Due to spin, propaganda achieved through providing an interpretation of an event or campaign to persuade public opinion in favor or against a certain organization or public figure, sentiments may be swayed to believe deception by cloaked manipulation. For example, cherry picking is a common technique of selectively presenting facts and quotes that support just one position. Or, circular argument can be used to disguise unproven truths. Even doublespeak (language that deliberately disguises, distorts, or reverses the meaning of words) is often used by people to bypass vital communication.
Many people rely on spin doctors as sources to access their information and form their opinions. Liberals, conservatives, tea partiers, unions, seniors -- all those in dissent find spins that match their positions. And, so the processes mostly revolve in separate circles of those content only to hear others who approve their disapproval. The arts of compromise and inter-group problem solving seem foreign.
Yet, so-called "personal" public sentiment steams ahead buoyed by polls, surveys, and carefully measured statistics. Usually, popular public sentiment will live until it is replaced by the next huge news story, often sensational involving celebrity. After all, Mother Teresa and Princess Diana died the same week, and who garnered the vast majority of public sentiment? This is not meant to say anything negative at all about Diana, but instead to say something undeniable about the actual roots of forming public opinion.
As the public, now accustomed to moving from one opinion to the next with the speed of the soundbite, inevitably reveals its short attention span, it leaves important matters behind in semi-reconstruction or in complete disrepair. These outcomes are tragic and unacceptable. Leaving a mess for future parties or future generations results in huge amounts of wasted time and effort. And, just as important, leaving needed reform undone creates public distrust and outright dangerous circumstances for those primarily affected.
The key to insuring that proper public sentiment becomes reality is for the believers to take action. Tempered by sensible patience, people must move forward a step at a time to achieve a difficult goal. The best solutions to terrible problems take tremendous, united support and dedicated leadership to fulfill achievement. Drive and desire fill the heart, but the feet and the arms push the primitive plow through fields of red tape, corruption, and indifference. The small people must do the hard work to furrow the grounds for change. And, this needed work is done through conviction to public action.

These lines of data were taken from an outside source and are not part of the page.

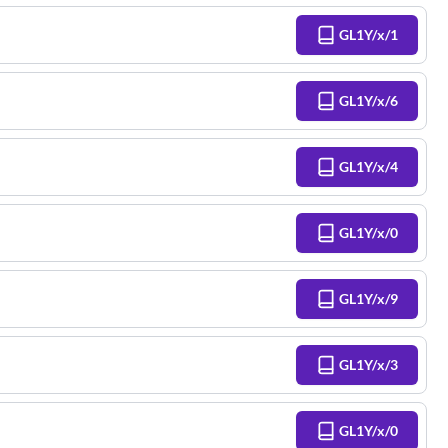
GL1Y/x/1
GL1Y/x/6
GL1Y/x/4
GL1Y/x/0
GL1Y/x/9
GL1Y/x/3
GL1Y/x/0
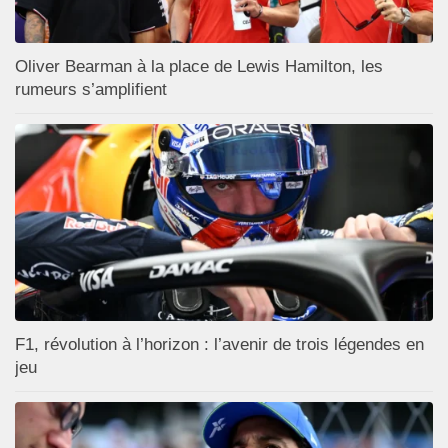
Oliver Bearman à la place de Lewis Hamilton, les
rumeurs s’amplifient
F1, révolution à l’horizon : l’avenir de trois légendes en
jeu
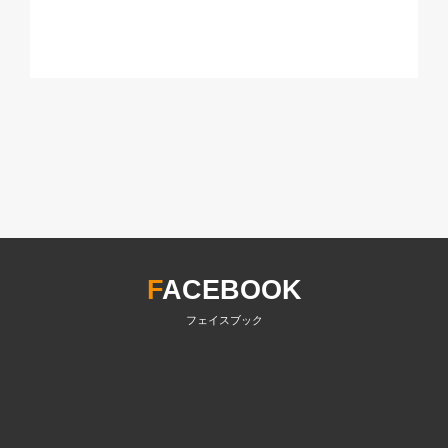
F
ACEBOOK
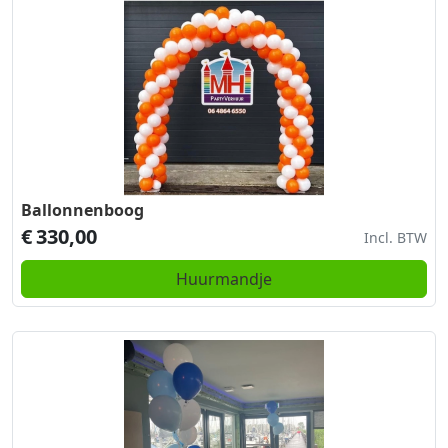
Ballonnenboog
€
330,00
Incl. BTW
Huurmandje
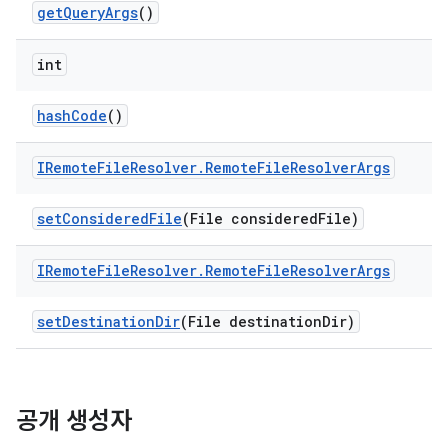
get
Query
Args
()
int
hash
Code
()
IRemote
File
Resolver
.
Remote
File
Resolver
Args
set
Considered
File
(File considered
File)
IRemote
File
Resolver
.
Remote
File
Resolver
Args
set
Destination
Dir
(File destination
Dir)
공개 생성자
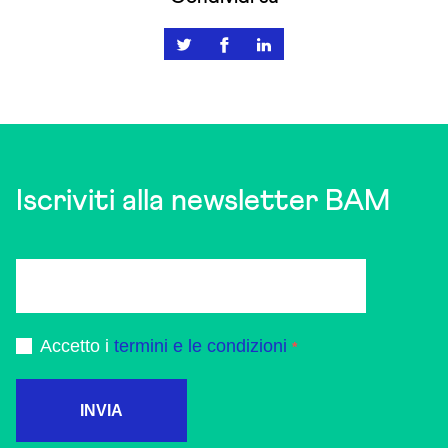
Iscriviti alla newsletter BAM
Accetto i
termini e le condizioni
INVIA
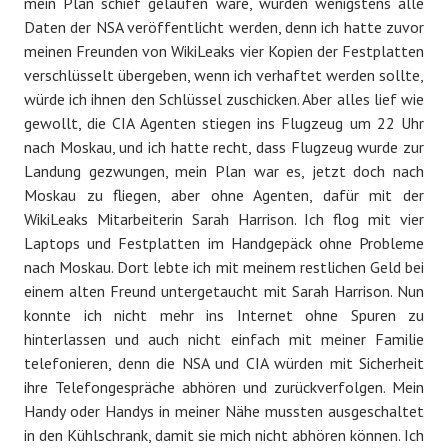
mein Plan schief gelaufen wäre, würden wenigstens alle
Daten der NSA veröffentlicht werden, denn ich hatte zuvor
meinen Freunden von WikiLeaks vier Kopien der Festplatten
verschlüsselt übergeben, wenn ich verhaftet werden sollte,
würde ich ihnen den Schlüssel zuschicken. Aber alles lief wie
gewollt, die CIA Agenten stiegen ins Flugzeug um 22 Uhr
nach Moskau, und ich hatte recht, dass Flugzeug wurde zur
Landung gezwungen, mein Plan war es, jetzt doch nach
Moskau zu fliegen, aber ohne Agenten, dafür mit der
WikiLeaks Mitarbeiterin Sarah Harrison. Ich flog mit vier
Laptops und Festplatten im Handgepäck ohne Probleme
nach Moskau. Dort lebte ich mit meinem restlichen Geld bei
einem alten Freund untergetaucht mit Sarah Harrison. Nun
konnte ich nicht mehr ins Internet ohne Spuren zu
hinterlassen und auch nicht einfach mit meiner Familie
telefonieren, denn die NSA und CIA würden mit Sicherheit
ihre Telefongespräche abhören und zurückverfolgen. Mein
Handy oder Handys in meiner Nähe mussten ausgeschaltet
in den Kühlschrank, damit sie mich nicht abhören können. Ich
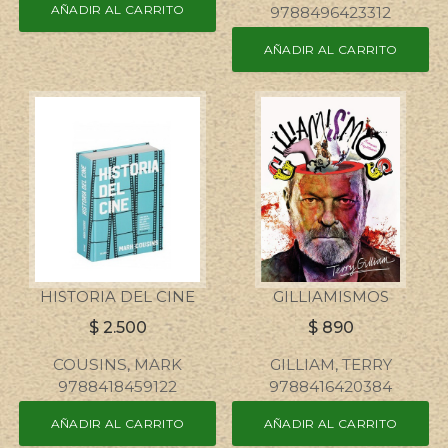
AÑADIR AL CARRITO
9788496423312
AÑADIR AL CARRITO
HISTORIA DEL CINE
GILLIAMISMOS
$
2.500
$
890
COUSINS, MARK
GILLIAM, TERRY
9788418459122
9788416420384
AÑADIR AL CARRITO
AÑADIR AL CARRITO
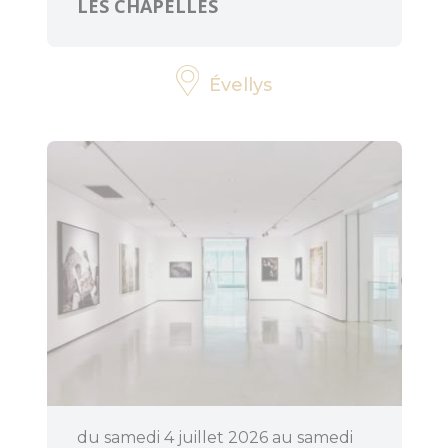
LES CHAPELLES
Évellys
du samedi 4 juillet 2026 au samedi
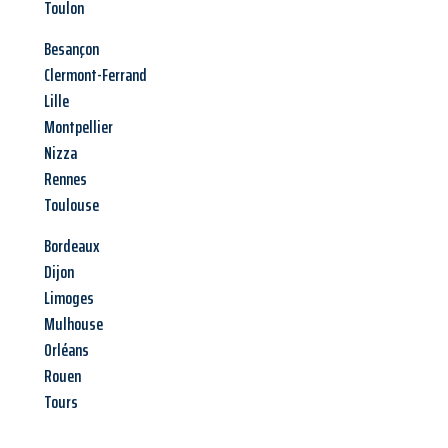
Toulon
Besançon
Clermont-Ferrand
Lille
Montpellier
Nizza
Rennes
Toulouse
Bordeaux
Dijon
Limoges
Mulhouse
Orléans
Rouen
Tours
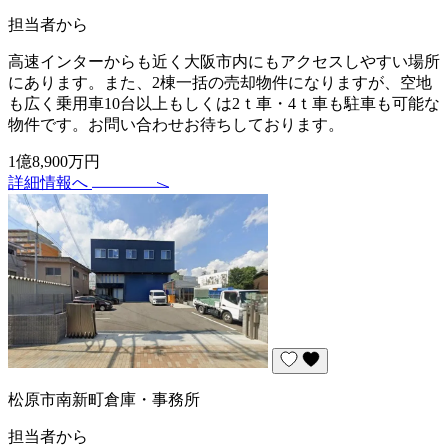
担当者から
高速インターからも近く大阪市内にもアクセスしやすい場所
にあります。また、2棟一括の売却物件になりますが、空地
も広く乗用車10台以上もしくは2ｔ車・4ｔ車も駐車も可能な
物件です。お問い合わせお待ちしております。
1億8,900万円
詳細情報へ
松原市南新町倉庫・事務所
担当者から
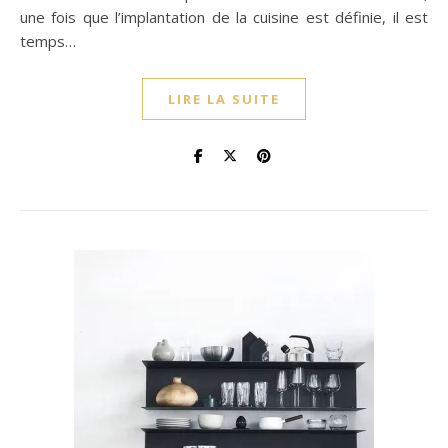
une fois que l’implantation de la cuisine est définie, il est
temps…
LIRE LA SUITE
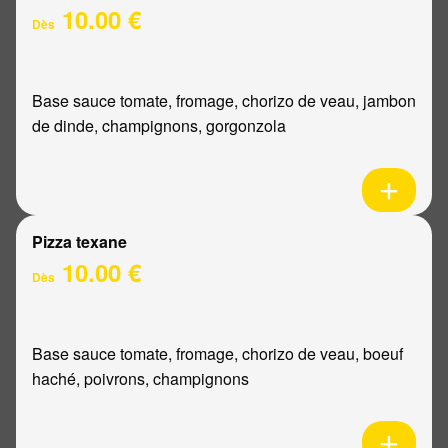
10.00 €
Dès
Base sauce tomate, fromage, chorizo de veau, jambon
de dinde, champignons, gorgonzola
Pizza texane
10.00 €
Dès
Base sauce tomate, fromage, chorizo de veau, boeuf
haché, poivrons, champignons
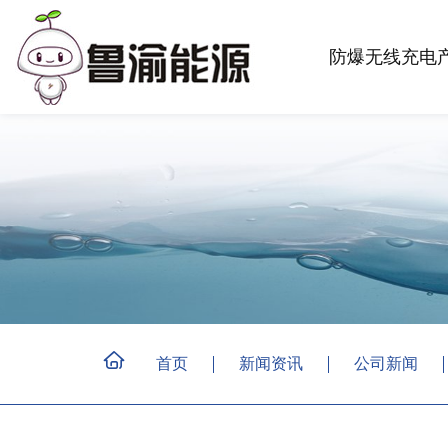
防爆无线充电
首页
新闻资讯
公司新闻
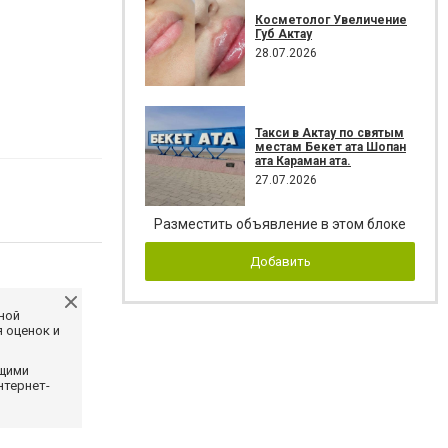
Косметолог Увеличение
Губ Актау
28.07.2026
Такси в Актау по святым
местам Бекет ата Шопан
ата Караман ата.
27.07.2026
Разместить объявление в этом блоке
Добавить
ной
 оценок и
ющими
нтернет-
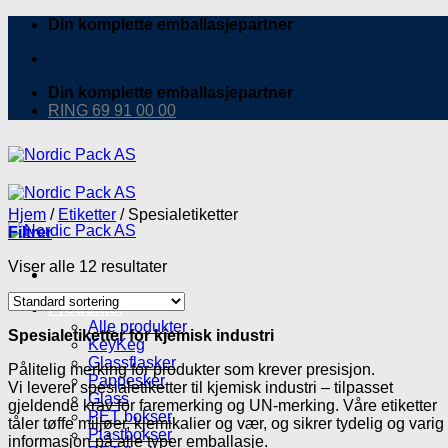
Skip
Din komplette emballasjepartner
to
content
Din komplette emballasjepartner
RING 69 91 00 00
Hjem
/
Etiketter
/
Spesialetiketter
Filtrer
Viser alle 12 resultater
Produkter
Alle produkter
Spesialetiketter for kjemisk industri
KeyKeg
Glassflasker
Pålitelig merking for produkter som krever presisjon.
Pappesker
Vi leverer spesialetiketter til kjemisk industri – tilpasset
Glass
gjeldende krav for faremerking og UN-merking. Våre etiketter
PET bokser
tåler tøffe miljøer, kjemikalier og vær, og sikrer tydelig og varig
Plastbokser
informasjon på alle typer emballasje.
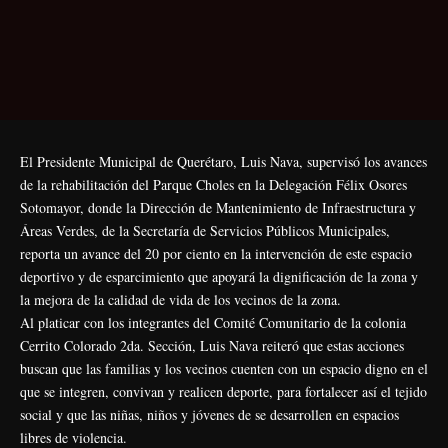
El Presidente Municipal de Querétaro, Luis Nava, supervisó los avances
de la rehabilitación del Parque Choles en la Delegación Félix Osores
Sotomayor, donde la Dirección de Mantenimiento de Infraestructura y
Áreas Verdes, de la Secretaría de Servicios Públicos Municipales,
reporta un avance del 20 por ciento en la intervención de este espacio
deportivo y de esparcimiento que apoyará la dignificación de la zona y
la mejora de la calidad de vida de los vecinos de la zona.
Al platicar con los integrantes del Comité Comunitario de la colonia
Cerrito Colorado 2da. Sección, Luis Nava reiteró que estas acciones
buscan que las familias y los vecinos cuenten con un espacio digno en el
que se integren, convivan y realicen deporte, para fortalecer así el tejido
social y que las niñas, niños y jóvenes de se desarrollen en espacios
libres de violencia.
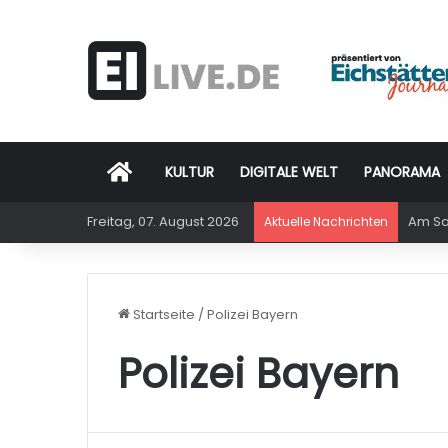
Startseite
KULTUR
DIGITALE WELT
PANORAMA
Freitag, 07. August 2026
Am Sam
Aktuelle Nachrichten
Startseite
/
Polizei Bayern
Polizei Bayern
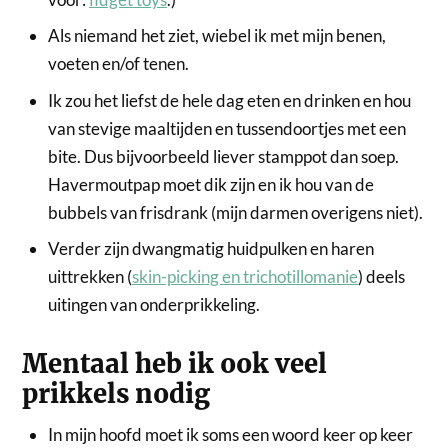
Als niemand het ziet, wiebel ik met mijn benen,
voeten en/of tenen.
Ik zou het liefst de hele dag eten en drinken en hou
van stevige maaltijden en tussendoortjes met een
bite. Dus bijvoorbeeld liever stamppot dan soep.
Havermoutpap moet dik zijn en ik hou van de
bubbels van frisdrank (mijn darmen overigens niet).
Verder zijn dwangmatig huidpulken en haren
uittrekken (
skin-picking en trichotillomanie
) deels
uitingen van onderprikkeling.
Mentaal heb ik ook veel
prikkels nodig
In mijn hoofd moet ik soms een woord keer op keer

As people work together on a cause, differences disappear in direct relation to the weight of the labor performed by each member of the group. Work unites souls and erases party lines. Work replaces despair and creates dreams. Unless those concerned put their sentiments into worthwhile actions, their causes will and must fail. United efforts have no place for anything other than complete cooperation by those offering their God-given talents to make one unbeatable machine. All are different and all can help.
"All labor that uplifts humanity has dignity and importance and should be undertaken with painstaking excellence." --Martin Luther King Jr.